When it comes to the data, i.e. in your example above "EUR"
, it will exist only once; it is merely referenced twice. While there obviously is some overhead because of this, it is not like all result data is actually duplicated.
In some cases the query could have many columns, and then the optional argument could be handy. I don't know if there are specific cases where it is desirable that the query result is stored like this, but I guess you have your reasons.
@tobij So if I understand the issue its just a flattening of references for the return object, and he wants one preserved in an easily mentally formatted form? Would this potentially open collisions of (n items more than one) with a common name child or would enacting an intentional collision of children potentially spring a safeguard and disable the feature of alias flattening?

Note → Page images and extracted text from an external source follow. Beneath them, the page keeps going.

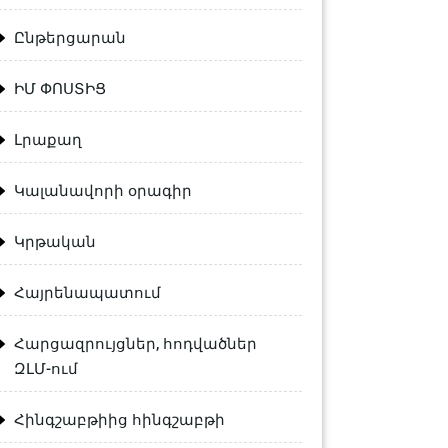
Ընթերցարան
ԻՄ ՓՈՍՏԻՑ
Լրաքաղ
Կալանավորի օրագիր
Կրթական
Հայրենապատում
Հարցազրույցներ, հոդվածներ
ԶԼՄ-ում
Հինգշաբթիից հինգշաբթի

I'm seeing an inline double depth ternary with assignment inside of a function's calling arguments. Thats impressively flexible and slightly terrifying. May I ask how num_rows() and num_fields() are being implimented? Are they like virtual overrides or an inheritance to be handled elsewhere? I have to learn more about your style, compiler and language! It seems to allow you to be VERY flexible.
Hmm... I'm not sure why f
is reassigned there, as it has already been set to num_fields()
a few lines earlier.
Anyway, Sql.pmod/sql_result.pike
is a remnant of the old Sql implementation.

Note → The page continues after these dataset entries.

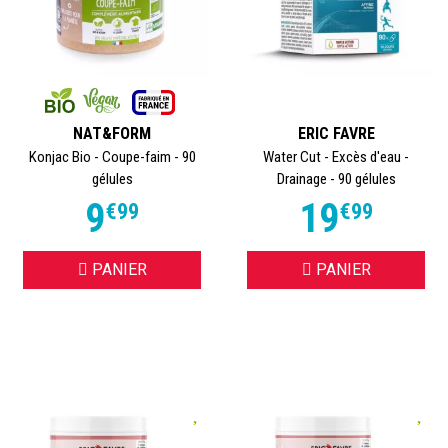
NAT&FORM
ERIC FAVRE
Konjac Bio - Coupe-faim - 90
Water Cut - Excès d'eau -
gélules
Drainage - 90 gélules
9
19
€
99
€
99
PANIER
PANIER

For the current implementation, the base class is __builtin.pmod/Sql.pmod/Connection.pike
.
It would be interesting to have an option when performing an SQL query so that it doesn't need to return any duplicate information: for example, right now
SQL->query("select moneda from table where id=2");
Result: ({ ([ "moneda": "EUR", "users.moneda": "EUR" ]) })
Each row is stored twice in memory, one with the table name at the beginning and one without it. That can be a big waste of memory in some cases, so an optional parameter to indicate that only 1 of the (currently) 2 values needs to be returned/stored could be useful.